Page-level text extractions
========================================================================

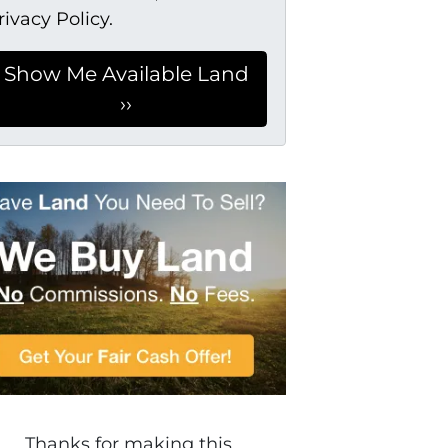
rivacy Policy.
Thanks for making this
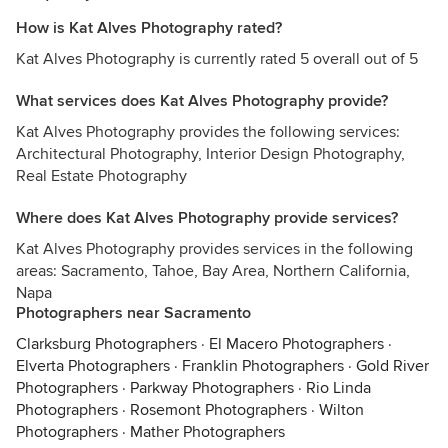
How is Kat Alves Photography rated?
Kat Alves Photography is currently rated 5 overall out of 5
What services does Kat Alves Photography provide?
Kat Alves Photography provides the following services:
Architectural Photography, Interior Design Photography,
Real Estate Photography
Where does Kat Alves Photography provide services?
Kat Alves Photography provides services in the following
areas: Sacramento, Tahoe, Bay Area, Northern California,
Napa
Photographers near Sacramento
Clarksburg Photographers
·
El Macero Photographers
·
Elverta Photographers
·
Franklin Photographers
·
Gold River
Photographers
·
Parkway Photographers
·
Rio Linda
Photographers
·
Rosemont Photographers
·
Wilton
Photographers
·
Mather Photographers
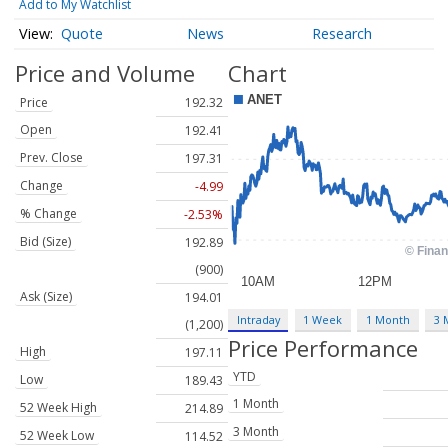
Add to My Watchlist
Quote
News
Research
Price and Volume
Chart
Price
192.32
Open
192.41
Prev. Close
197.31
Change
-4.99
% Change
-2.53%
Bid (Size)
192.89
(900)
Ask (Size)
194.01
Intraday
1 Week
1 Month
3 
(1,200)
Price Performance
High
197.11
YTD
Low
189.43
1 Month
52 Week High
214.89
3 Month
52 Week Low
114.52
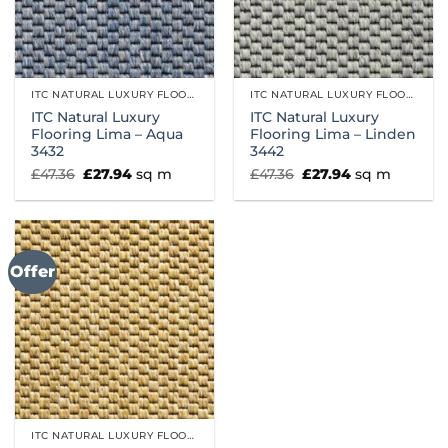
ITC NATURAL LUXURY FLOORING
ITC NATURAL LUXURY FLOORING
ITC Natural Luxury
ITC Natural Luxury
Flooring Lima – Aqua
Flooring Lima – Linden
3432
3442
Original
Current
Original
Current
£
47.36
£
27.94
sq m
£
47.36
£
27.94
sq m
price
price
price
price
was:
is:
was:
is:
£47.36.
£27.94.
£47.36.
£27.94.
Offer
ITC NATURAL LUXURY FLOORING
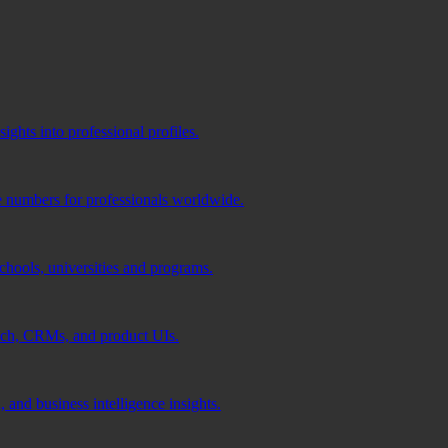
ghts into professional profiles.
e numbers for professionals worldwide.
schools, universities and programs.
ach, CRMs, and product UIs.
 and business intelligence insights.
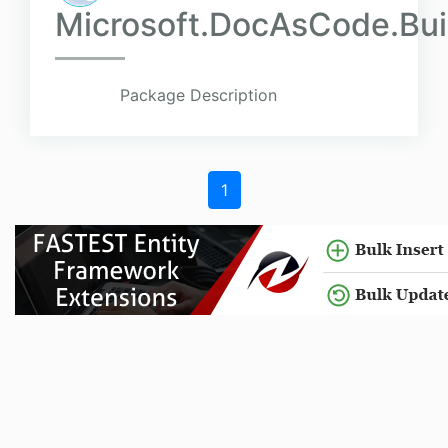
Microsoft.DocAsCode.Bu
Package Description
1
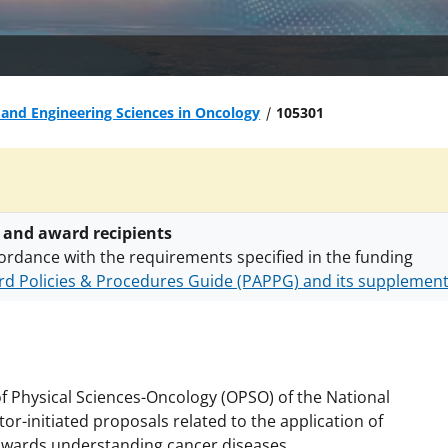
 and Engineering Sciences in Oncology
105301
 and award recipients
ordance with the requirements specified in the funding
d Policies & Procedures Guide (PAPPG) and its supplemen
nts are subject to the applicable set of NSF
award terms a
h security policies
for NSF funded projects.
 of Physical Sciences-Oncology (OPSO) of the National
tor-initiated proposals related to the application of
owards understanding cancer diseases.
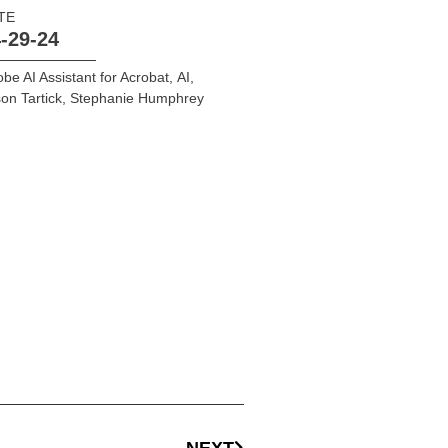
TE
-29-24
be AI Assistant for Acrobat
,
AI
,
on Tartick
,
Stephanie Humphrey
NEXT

========================================================================

BRIEF – Pick out each line in the items above that contains the string "Sciences", and copy every such line.

THE COMPLETED TASK –
 and Engineering Sciences in Oncology
 of Physical Sciences-Oncology (OPSO) of the National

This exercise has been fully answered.